-- The exercise --
Reproduce all of the material below word for word, line by line.

Saved data:
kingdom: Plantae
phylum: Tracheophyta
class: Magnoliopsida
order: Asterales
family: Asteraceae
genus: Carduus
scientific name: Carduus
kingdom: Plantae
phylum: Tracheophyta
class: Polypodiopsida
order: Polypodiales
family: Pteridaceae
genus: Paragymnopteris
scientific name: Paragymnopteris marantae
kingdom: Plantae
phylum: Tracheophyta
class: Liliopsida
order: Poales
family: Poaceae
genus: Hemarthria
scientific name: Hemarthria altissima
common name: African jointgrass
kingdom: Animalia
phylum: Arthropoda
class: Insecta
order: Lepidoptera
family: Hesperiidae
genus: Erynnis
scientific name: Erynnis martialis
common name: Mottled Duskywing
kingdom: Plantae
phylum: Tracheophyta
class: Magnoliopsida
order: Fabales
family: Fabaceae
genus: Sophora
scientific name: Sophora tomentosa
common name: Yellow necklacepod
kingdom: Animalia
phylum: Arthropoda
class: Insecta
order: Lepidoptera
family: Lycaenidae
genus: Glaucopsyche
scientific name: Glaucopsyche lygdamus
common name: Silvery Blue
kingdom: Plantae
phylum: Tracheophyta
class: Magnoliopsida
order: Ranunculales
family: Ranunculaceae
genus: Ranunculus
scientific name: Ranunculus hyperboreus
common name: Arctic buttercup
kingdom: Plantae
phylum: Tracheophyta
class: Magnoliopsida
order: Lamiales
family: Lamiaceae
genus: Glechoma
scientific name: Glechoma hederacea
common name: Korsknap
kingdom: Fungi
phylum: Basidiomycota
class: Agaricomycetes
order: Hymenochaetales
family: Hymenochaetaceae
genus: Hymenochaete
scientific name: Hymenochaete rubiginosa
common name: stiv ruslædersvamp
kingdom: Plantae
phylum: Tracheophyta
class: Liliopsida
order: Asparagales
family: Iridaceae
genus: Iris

-- Result for this task --
kingdom: Plantae
phylum: Tracheophyta
class: Magnoliopsida
order: Asterales
family: Asteraceae
genus: Carduus
scientific name: Carduus
kingdom: Plantae
phylum: Tracheophyta
class: Polypodiopsida
order: Polypodiales
family: Pteridaceae
genus: Paragymnopteris
scientific name: Paragymnopteris marantae
kingdom: Plantae
phylum: Tracheophyta
class: Liliopsida
order: Poales
family: Poaceae
genus: Hemarthria
scientific name: Hemarthria altissima
common name: African jointgrass
kingdom: Animalia
phylum: Arthropoda
class: Insecta
order: Lepidoptera
family: Hesperiidae
genus: Erynnis
scientific name: Erynnis martialis
common name: Mottled Duskywing
kingdom: Plantae
phylum: Tracheophyta
class: Magnoliopsida
order: Fabales
family: Fabaceae
genus: Sophora
scientific name: Sophora tomentosa
common name: Yellow necklacepod
kingdom: Animalia
phylum: Arthropoda
class: Insecta
order: Lepidoptera
family: Lycaenidae
genus: Glaucopsyche
scientific name: Glaucopsyche lygdamus
common name: Silvery Blue
kingdom: Plantae
phylum: Tracheophyta
class: Magnoliopsida
order: Ranunculales
family: Ranunculaceae
genus: Ranunculus
scientific name: Ranunculus hyperboreus
common name: Arctic buttercup
kingdom: Plantae
phylum: Tracheophyta
class: Magnoliopsida
order: Lamiales
family: Lamiaceae
genus: Glechoma
scientific name: Glechoma hederacea
common name: Korsknap
kingdom: Fungi
phylum: Basidiomycota
class: Agaricomycetes
order: Hymenochaetales
family: Hymenochaetaceae
genus: Hymenochaete
scientific name: Hymenochaete rubiginosa
common name: stiv ruslædersvamp
kingdom: Plantae
phylum: Tracheophyta
class: Liliopsida
order: Asparagales
family: Iridaceae
genus: Iris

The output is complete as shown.